What Happens When State Legitimacy Dissipates?

stealth of nations
Bob Neuwirth’s book on the economies that operate completely independent of the State is an indictment on State effectiveness, and State Legitimacy.

In considering the concept of state legitimacy, we need to understand why is it so important?  I’ve mentioned before that there are two kinds of legitimacy as I see it, an internal legitimacy and an external legitimacy.  External legitimacy is that conferred upon a sovereign state by the international community, affording it standing in the community of nations, making it entitled to trade and interact in international affairs.  Internal legitimacy is that internal relationship between the state and its people, wherein the state is recognised as representative, or authoritative in matters such as justice, taxation and (to a greater or lesser degree) morality.
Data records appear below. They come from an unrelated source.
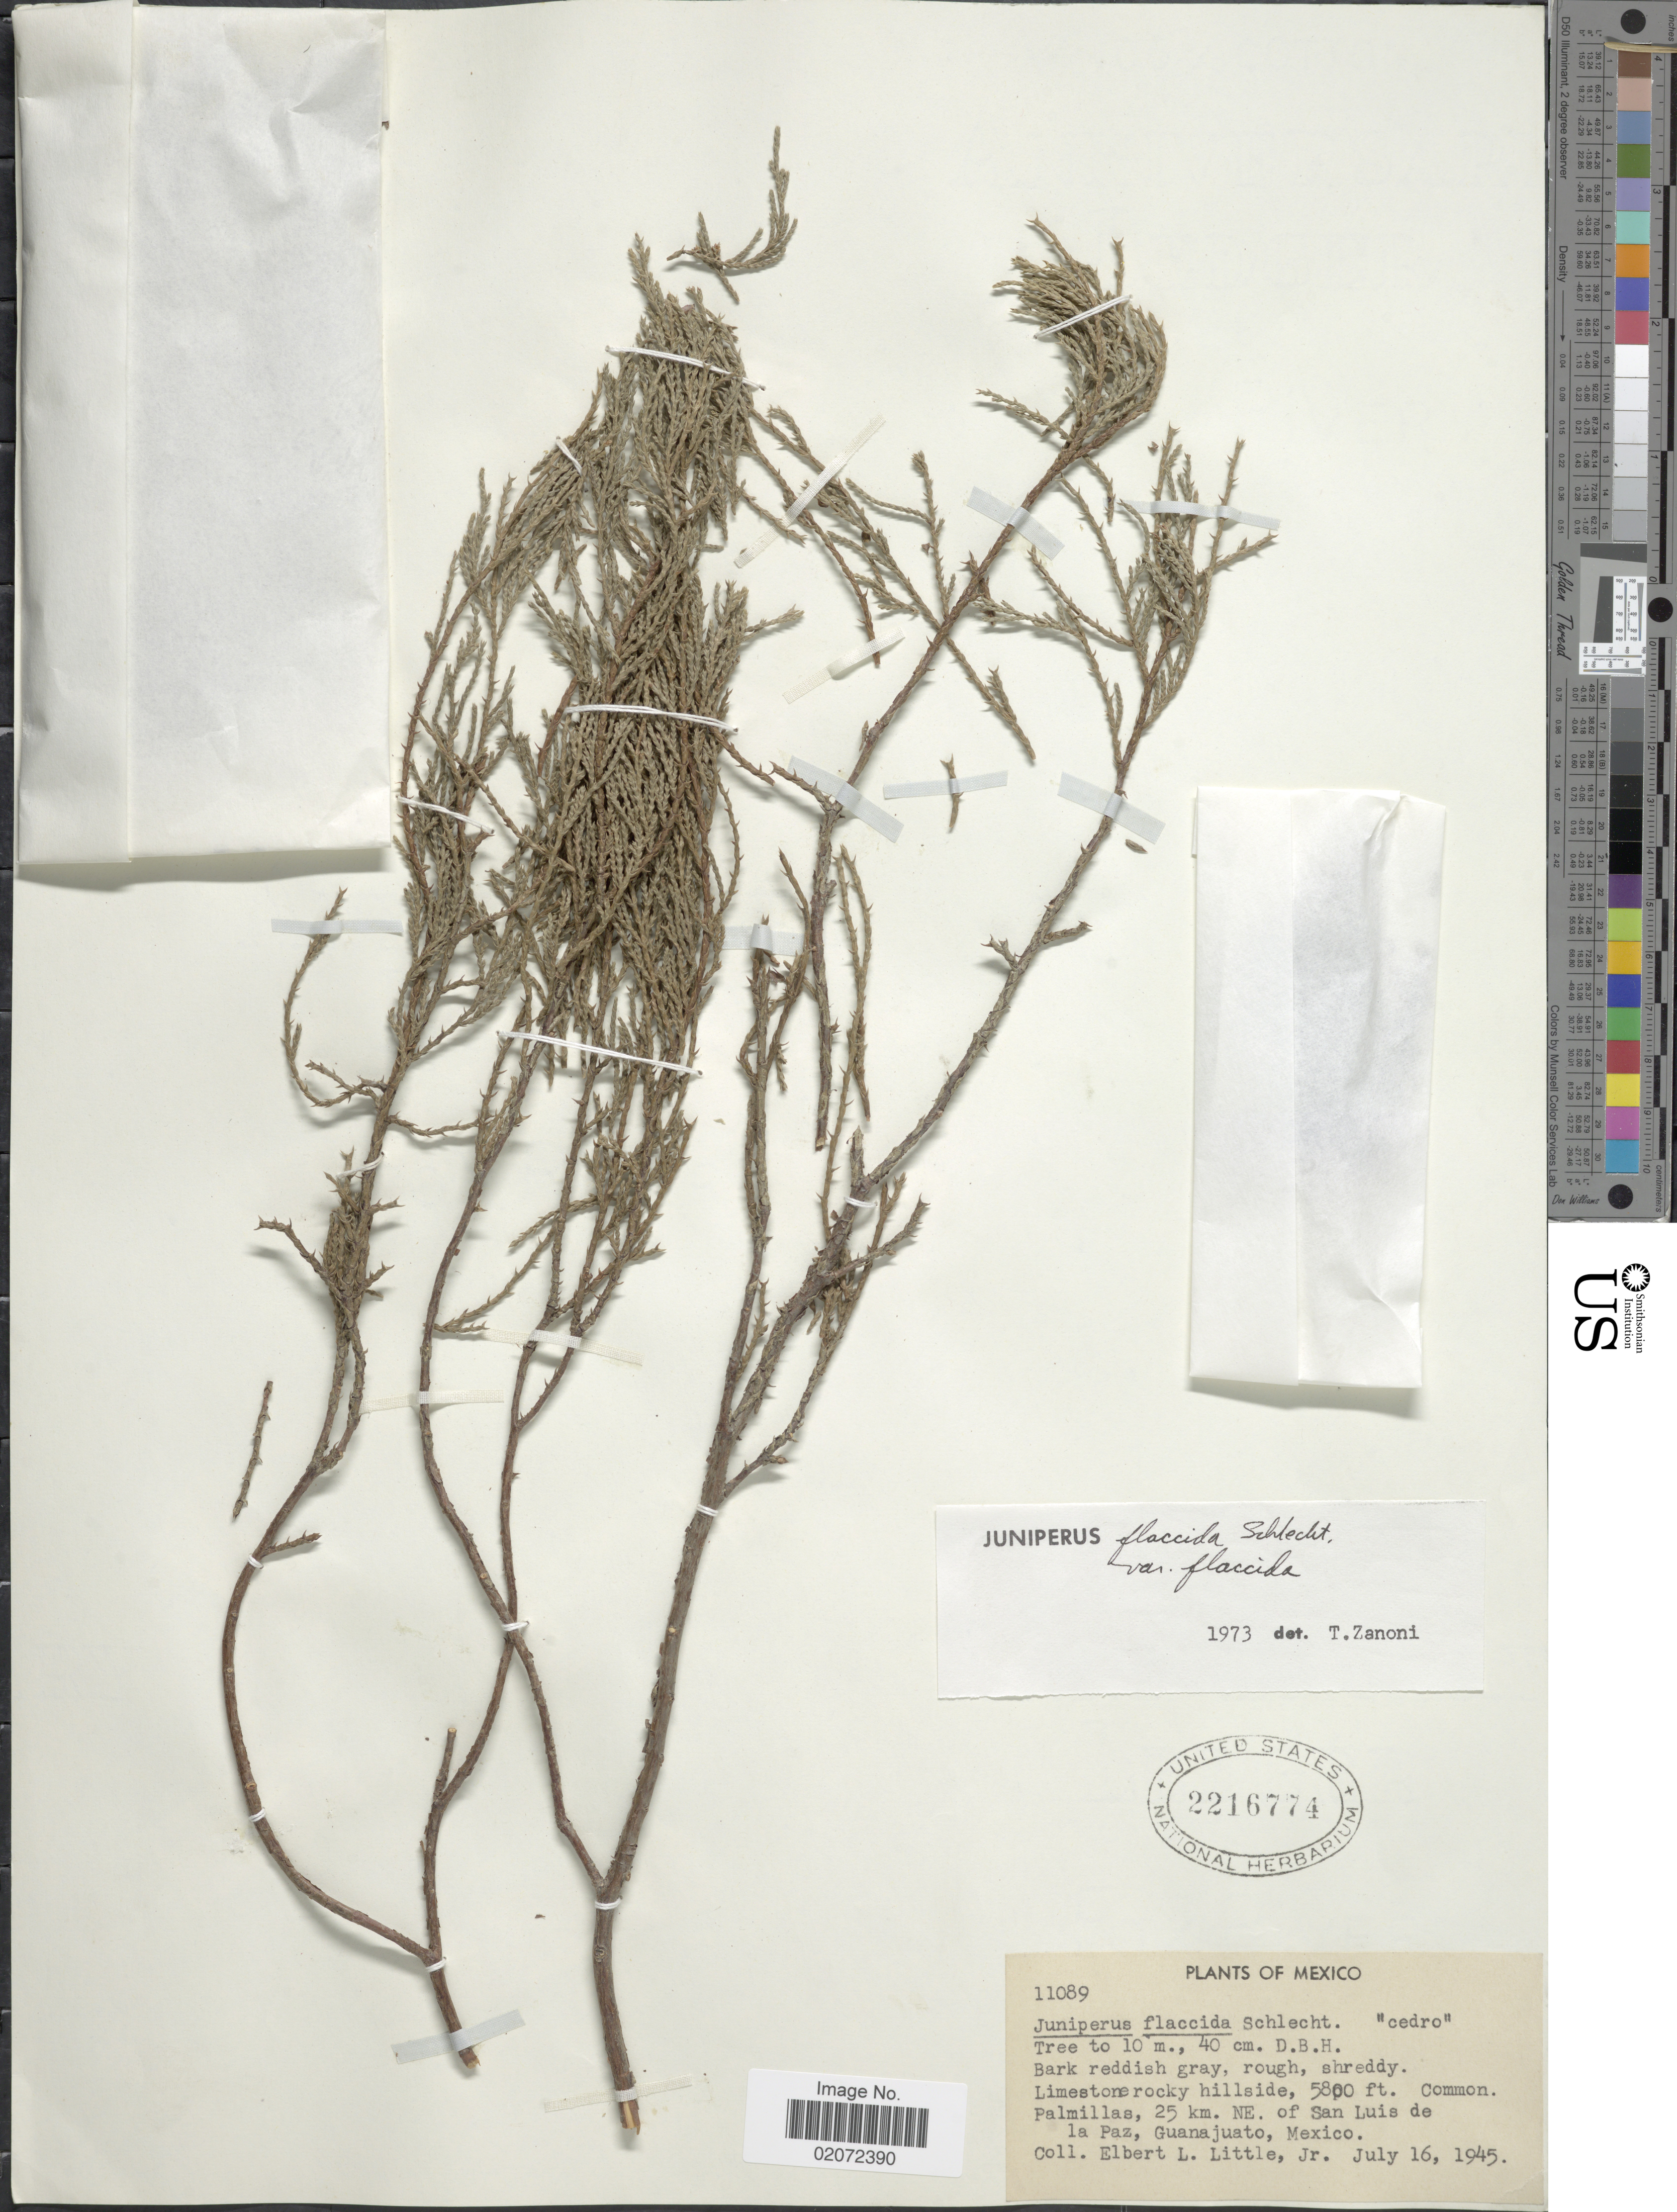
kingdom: Plantae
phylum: Tracheophyta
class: Pinopsida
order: Pinales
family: Cupressaceae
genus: Juniperus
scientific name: Juniperus flaccida var. flaccida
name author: Schltdl.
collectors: E. L. Little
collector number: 11089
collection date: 1945-07-16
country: Mexico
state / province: Guanajuato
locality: Palmillas, 25 km. NE. of San Luis de la Paz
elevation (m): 1768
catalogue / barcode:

In order to understand why legitimacy is important, we should consider what happens when it disappears.  We need to consider this in respect of both internal and external legitimacy.  External legitimacy is perhaps easier to consider, as there are so many well documented examples, and because the legitimating forces are clear and easily measurable; when the international community describes a country as a failed state, it is primarily in relation to its external legitimacy.  Sanctions are usually the first indicator.  The International Community decides, in its wisdom, that due to some breach in the rules – formal or otherwise – a State, and in particular its régime, needs to alter its behaviour in order to be considered persona grata.  The State becomes isolated, trade opportunities become limited, and economic progress is retarded.  This happened in Iraq, Iran, Afghanistan, North Korea, Syria, Somalia – the list goes on.

The International Community, such as it is, is dominated by major powers that cannot in practical terms themselves be declared illegitimate; structurally that is the permanent five members of the UN Security Council (China, France, Russia, UK and USA), but in today’s reality it is essentially China and the USA.  These two states, in a kind of symbiosis that has replaced the Cold War duopoly on power of the old Soviet Union and America, for all intents and purposes administer the international legitimacy structures.

The failure of internal legitimacy is a far more nebulous concept.  When does the extent to which a State has failed its citizens render it illegitimate?  Is it sufficient that the State retains a monopoly on the legitimate use of force?  Different parts of the State may have different standards.  For example, the British government was undeniably legitimate in the 1980’s in external terms, and notwithstanding race riots, football violence, massive miner strikes and other domestic unrest, remained essentially in control of its citizenry.  There was a significant exception in the North of Ireland, however, where policing of Catholic areas was either administered by the IRA, or enforced, often brutally, by the British Army.  There was no question that for those people, the State had failed, and was entirely illegitimate.

In other parts of the world, some states have never had genuine legitimacy.  In Africa, many tribes operate today as they have always operated, with their own systems of justice, and even their own economies.  They trade in multiple currency denominations – often dollars – and don’t pay any taxes.  They are part of what is known as The Informal Economy, which one writer – Robert Neuwirth – argues will make up 66% of the world’s workforce by 2020.  This astonishing off-books collective has an infrastructure that has developed of its own accord, independent of State functions, and often in spite of State infrastructure.  He wrote a book about it – the Stealth of Nations – and did a TED talk, which I’ve included below.

Legitimacy serves a purpose – or, rather, a legitimate state serves a purpose.  It provides an economic infrastructure including the enforcement of contract; it provides a criminal justice system; it provides for common defence and security; and it provides for social cohesion.  The modern nation state does in a formal codified way what had historically been provided for for centuries by community and or tribal based systems.  Where the state fails, or where the internal legitimacy of the state is compromised, perhaps it is the case that we revert to old habits, old systems, that – say it quietly – come naturally to us as humans, just as our cynicism for faceless bureaucrats seems to flow naturally from us as well.

There is a further interesting question that needs to be addressed, though I won’t do it here:  what happens when a state’s external legitimacy fails, yet its internal legitimacy remains intact, at least in part?  This could at least partially explain the fiasco of post-invasion Iraq, though I need to study that some more.

Finally for today, the connection between the infrastructure for external and internal legitimacy may find parallels in Negri and Hardt’s work on Empire and Multitude respectively.  I will come back to this at a later date.